For the listing that follows, give again exactly the lines from the one with "Use declarativ" to the one with "Skip to main content", including both.

::: SUPPLIED DATA

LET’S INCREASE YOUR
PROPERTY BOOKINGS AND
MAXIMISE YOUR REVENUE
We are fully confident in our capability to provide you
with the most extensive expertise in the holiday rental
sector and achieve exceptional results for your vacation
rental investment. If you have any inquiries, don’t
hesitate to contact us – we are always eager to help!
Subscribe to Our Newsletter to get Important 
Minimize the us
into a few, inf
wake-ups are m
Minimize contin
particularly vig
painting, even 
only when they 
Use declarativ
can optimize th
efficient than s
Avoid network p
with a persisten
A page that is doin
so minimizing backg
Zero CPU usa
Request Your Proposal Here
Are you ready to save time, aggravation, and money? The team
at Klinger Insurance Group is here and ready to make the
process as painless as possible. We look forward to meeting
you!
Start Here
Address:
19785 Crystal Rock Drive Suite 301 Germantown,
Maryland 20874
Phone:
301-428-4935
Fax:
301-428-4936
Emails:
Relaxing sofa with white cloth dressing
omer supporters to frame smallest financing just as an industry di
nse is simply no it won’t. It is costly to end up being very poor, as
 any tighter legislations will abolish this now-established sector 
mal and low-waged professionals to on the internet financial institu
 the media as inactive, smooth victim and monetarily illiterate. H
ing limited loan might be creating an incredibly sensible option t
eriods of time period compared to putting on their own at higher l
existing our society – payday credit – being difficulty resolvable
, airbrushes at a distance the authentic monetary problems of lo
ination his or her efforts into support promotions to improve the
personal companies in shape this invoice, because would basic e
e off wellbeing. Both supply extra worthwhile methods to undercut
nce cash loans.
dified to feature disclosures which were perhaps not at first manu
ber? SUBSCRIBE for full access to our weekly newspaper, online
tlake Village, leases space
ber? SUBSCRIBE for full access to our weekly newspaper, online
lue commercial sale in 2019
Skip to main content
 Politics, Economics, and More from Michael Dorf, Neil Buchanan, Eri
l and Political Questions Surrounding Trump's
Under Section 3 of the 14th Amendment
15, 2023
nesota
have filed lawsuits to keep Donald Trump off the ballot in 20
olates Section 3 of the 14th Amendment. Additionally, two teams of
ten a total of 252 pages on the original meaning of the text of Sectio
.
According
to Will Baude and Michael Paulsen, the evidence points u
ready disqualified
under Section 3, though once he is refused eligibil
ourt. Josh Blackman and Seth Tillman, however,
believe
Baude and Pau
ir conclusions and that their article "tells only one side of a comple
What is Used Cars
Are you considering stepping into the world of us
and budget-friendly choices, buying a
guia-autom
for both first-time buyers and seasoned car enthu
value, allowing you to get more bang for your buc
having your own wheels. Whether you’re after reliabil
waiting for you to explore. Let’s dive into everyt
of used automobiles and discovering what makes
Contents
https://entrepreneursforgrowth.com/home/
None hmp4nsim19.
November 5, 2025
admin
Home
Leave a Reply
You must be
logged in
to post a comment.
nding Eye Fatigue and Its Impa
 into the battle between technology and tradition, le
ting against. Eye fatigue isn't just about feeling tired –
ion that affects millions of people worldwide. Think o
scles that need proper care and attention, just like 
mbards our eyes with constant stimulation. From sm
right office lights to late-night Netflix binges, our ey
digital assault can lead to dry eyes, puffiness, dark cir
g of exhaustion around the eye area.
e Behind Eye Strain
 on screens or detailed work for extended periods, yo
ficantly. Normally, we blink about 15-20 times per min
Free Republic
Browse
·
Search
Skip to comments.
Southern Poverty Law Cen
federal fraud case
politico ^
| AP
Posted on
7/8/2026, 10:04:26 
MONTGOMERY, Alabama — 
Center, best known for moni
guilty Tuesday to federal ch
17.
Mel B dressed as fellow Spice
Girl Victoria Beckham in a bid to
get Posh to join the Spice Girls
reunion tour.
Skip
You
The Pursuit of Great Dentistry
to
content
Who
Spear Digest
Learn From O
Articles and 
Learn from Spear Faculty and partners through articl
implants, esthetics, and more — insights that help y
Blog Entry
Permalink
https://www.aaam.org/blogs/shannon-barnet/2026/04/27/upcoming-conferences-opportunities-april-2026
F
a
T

::::::

**SOLUTION FOR THIS TASK:**
Use declarativ
can optimize th
efficient than s
Avoid network p
with a persisten
A page that is doin
so minimizing backg
Zero CPU usa
Request Your Proposal Here
Are you ready to save time, aggravation, and money? The team
at Klinger Insurance Group is here and ready to make the
process as painless as possible. We look forward to meeting
you!
Start Here
Address:
19785 Crystal Rock Drive Suite 301 Germantown,
Maryland 20874
Phone:
301-428-4935
Fax:
301-428-4936
Emails:
Relaxing sofa with white cloth dressing
omer supporters to frame smallest financing just as an industry di
nse is simply no it won’t. It is costly to end up being very poor, as
 any tighter legislations will abolish this now-established sector 
mal and low-waged professionals to on the internet financial institu
 the media as inactive, smooth victim and monetarily illiterate. H
ing limited loan might be creating an incredibly sensible option t
eriods of time period compared to putting on their own at higher l
existing our society – payday credit – being difficulty resolvable
, airbrushes at a distance the authentic monetary problems of lo
ination his or her efforts into support promotions to improve the
personal companies in shape this invoice, because would basic e
e off wellbeing. Both supply extra worthwhile methods to undercut
nce cash loans.
dified to feature disclosures which were perhaps not at first manu
ber? SUBSCRIBE for full access to our weekly newspaper, online
tlake Village, leases space
ber? SUBSCRIBE for full access to our weekly newspaper, online
lue commercial sale in 2019
Skip to main content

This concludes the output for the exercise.